Yakima Valley desperately needs more doctors

There is no shortage of apples, grapes or hops in southeast Washington state's Yakima Valley. The same cannot be said for primary care doctors. 

Like many other rural areas of the country, there are not enough doctors in Yakima Valley to meet the demand, according to YakimaHerald.com.

It’s hard to attract doctors to the rural area when many low-income residents and a limited number of residency slots add to the shortage, the newspaper said. In addition, providers spend less time on patients and more hours on meeting ever-increasing documentation requirements.
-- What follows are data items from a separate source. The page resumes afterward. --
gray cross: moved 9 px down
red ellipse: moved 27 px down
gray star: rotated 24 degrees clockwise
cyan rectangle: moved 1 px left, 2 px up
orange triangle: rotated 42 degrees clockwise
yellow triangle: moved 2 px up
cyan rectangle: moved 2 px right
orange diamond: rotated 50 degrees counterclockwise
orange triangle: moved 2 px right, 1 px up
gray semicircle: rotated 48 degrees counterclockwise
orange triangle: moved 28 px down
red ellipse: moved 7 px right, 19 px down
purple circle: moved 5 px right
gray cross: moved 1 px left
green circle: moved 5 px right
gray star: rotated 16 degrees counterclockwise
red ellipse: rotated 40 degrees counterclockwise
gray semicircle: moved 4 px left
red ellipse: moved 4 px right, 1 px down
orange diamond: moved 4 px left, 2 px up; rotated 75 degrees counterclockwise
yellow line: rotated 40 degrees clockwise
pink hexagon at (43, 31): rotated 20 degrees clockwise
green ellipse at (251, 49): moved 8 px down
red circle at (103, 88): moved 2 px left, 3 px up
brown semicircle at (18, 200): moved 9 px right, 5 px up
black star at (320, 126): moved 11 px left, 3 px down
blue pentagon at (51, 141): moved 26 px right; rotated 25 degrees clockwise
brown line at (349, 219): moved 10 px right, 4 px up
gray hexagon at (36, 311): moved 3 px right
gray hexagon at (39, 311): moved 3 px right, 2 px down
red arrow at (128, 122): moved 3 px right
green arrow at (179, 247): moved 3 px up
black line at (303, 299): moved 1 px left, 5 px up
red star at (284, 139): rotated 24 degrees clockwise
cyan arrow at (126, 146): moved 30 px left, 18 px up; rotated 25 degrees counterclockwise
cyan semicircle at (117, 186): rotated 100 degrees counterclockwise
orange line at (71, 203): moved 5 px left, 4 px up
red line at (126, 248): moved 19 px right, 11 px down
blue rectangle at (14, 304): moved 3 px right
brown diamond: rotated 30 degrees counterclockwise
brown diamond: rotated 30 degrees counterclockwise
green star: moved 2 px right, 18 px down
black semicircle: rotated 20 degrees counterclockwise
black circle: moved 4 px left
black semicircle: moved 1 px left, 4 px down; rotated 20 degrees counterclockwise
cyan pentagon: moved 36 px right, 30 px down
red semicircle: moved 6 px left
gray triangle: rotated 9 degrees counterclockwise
The area has lost about 19 primary care providers in the last three years, according to Matt Kollman, Chief Operating Officer of Memorial Physicians, which oversees the outpatient clinics of the Virginia Mason Memorial system. Each doctor served about 1,500 to 2,000 patients.

“It feels like we add a lane to the freeway, and there’s just more cars that come on,” Kollman told the newspaper. Despite recruitment efforts, there aren’t enough physicians to fill vacancies.

The Association of American Medical Colleges estimates the U.S. could experience a shortage of as many as 100,000 doctors by 2025 and primary care physicians are already in short supply—particularly in rural areas. Frustrations from burnout and time spent on electronic health records ran so high among doctors that more than half of the physicians in a national survey considered leaving the profession in recent years.